>> Begin Task input
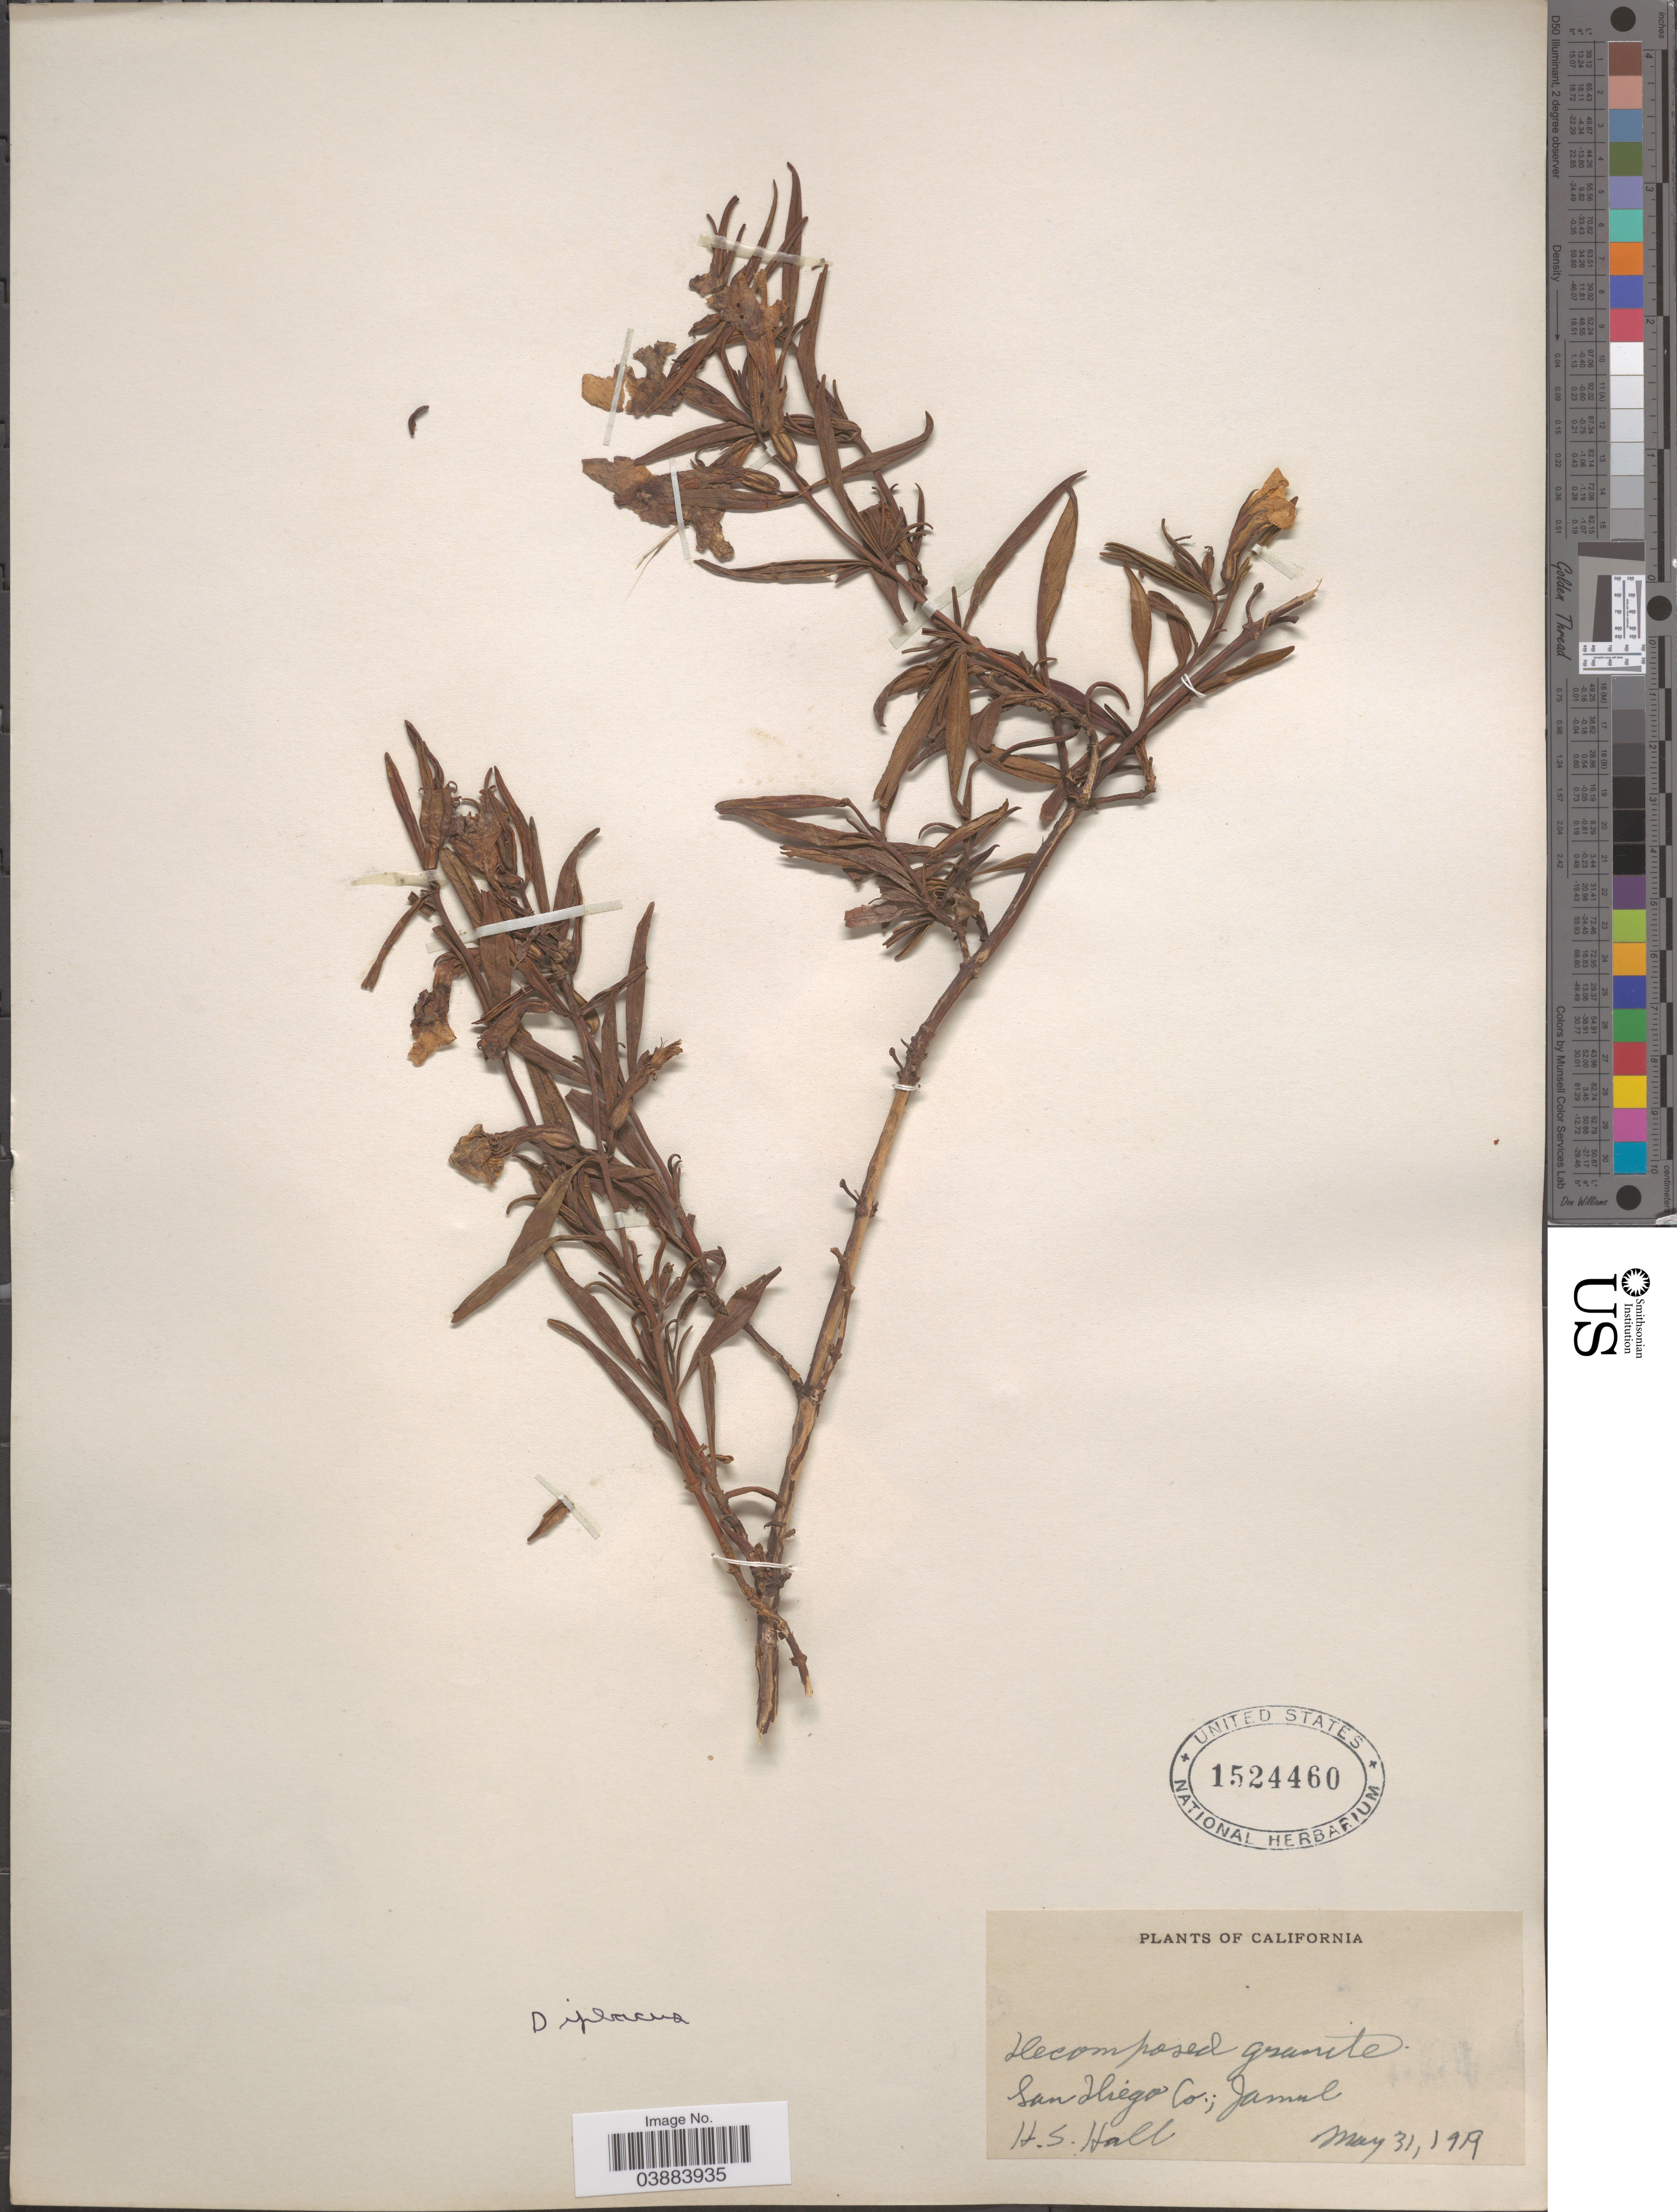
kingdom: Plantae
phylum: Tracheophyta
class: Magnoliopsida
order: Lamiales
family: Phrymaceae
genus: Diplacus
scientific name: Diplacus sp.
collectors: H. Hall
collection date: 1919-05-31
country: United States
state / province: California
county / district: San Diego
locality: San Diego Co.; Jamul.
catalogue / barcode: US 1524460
>> End Task input
>> Begin Task input
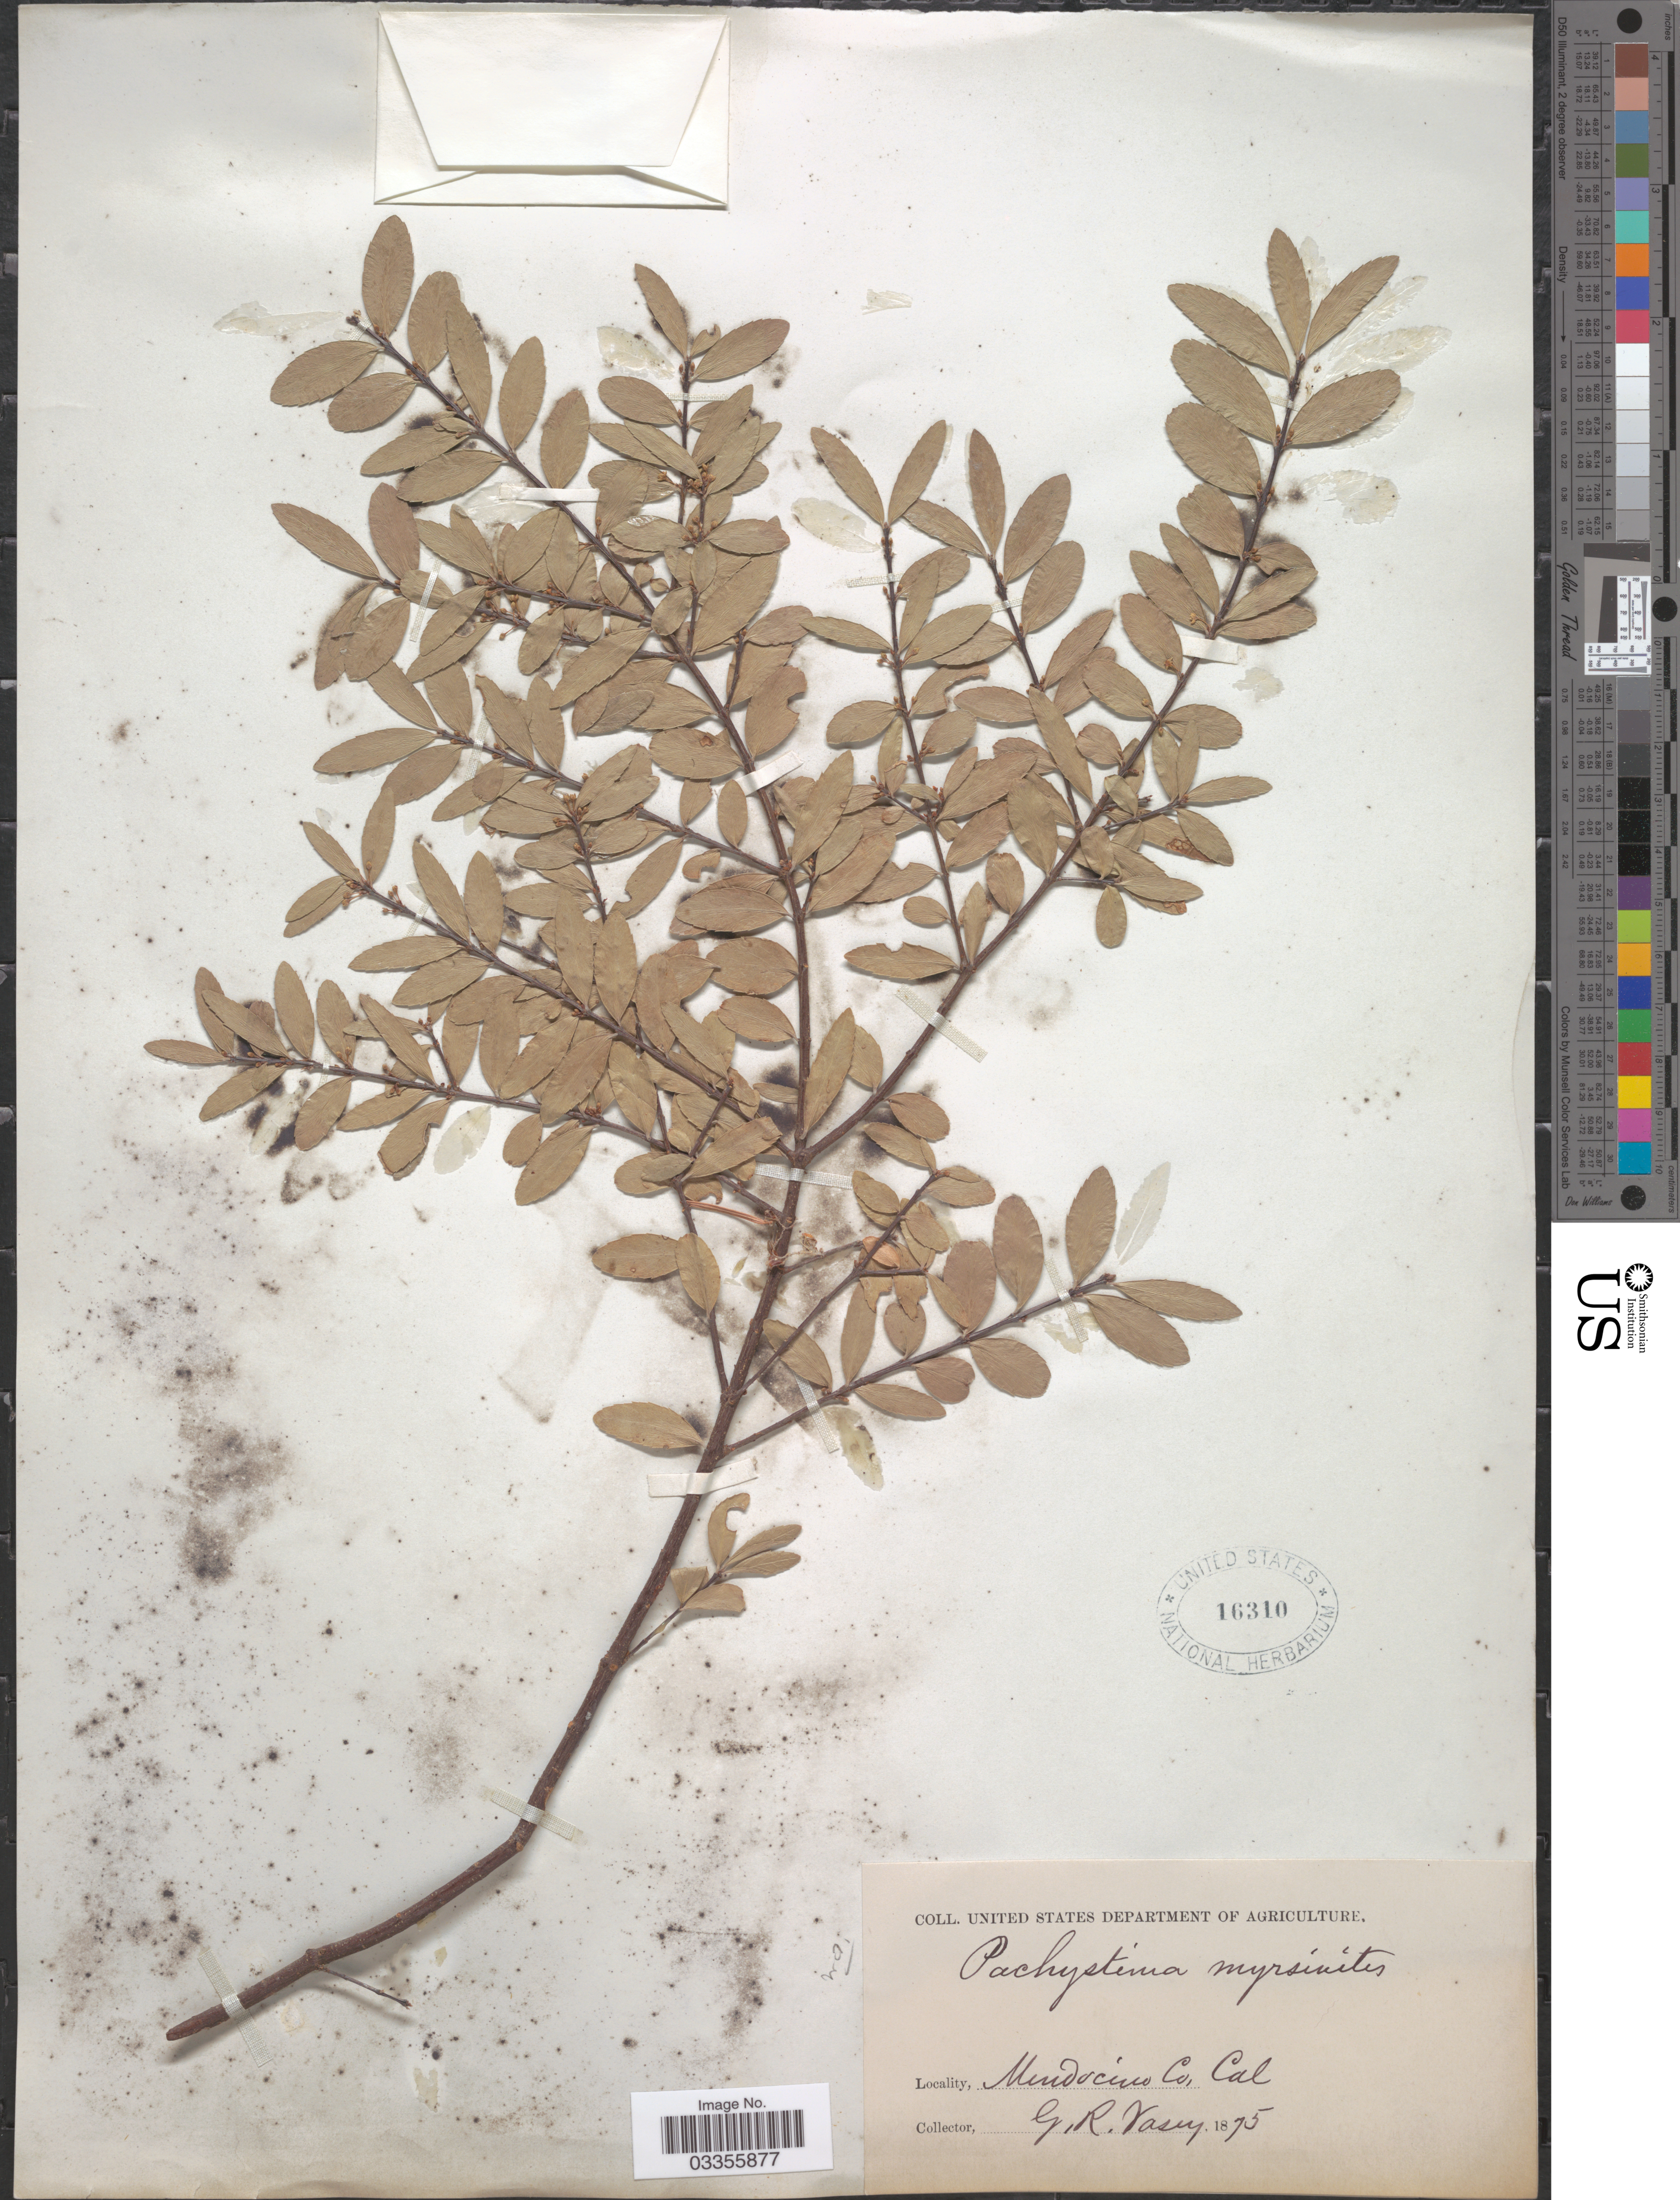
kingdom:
>> End Task input
▶ **What to produce**
Write out the lines of the records starting with the line containing "kingdom: Plantae" and going on through the line containing "locality: San Diego Co.; Jamul.", copying each one exactly.

▶ **The reply**
kingdom: Plantae
phylum: Tracheophyta
class: Magnoliopsida
order: Lamiales
family: Phrymaceae
genus: Diplacus
scientific name: Diplacus sp.
collectors: H. Hall
collection date: 1919-05-31
country: United States
state / province: California
county / district: San Diego
locality: San Diego Co.; Jamul.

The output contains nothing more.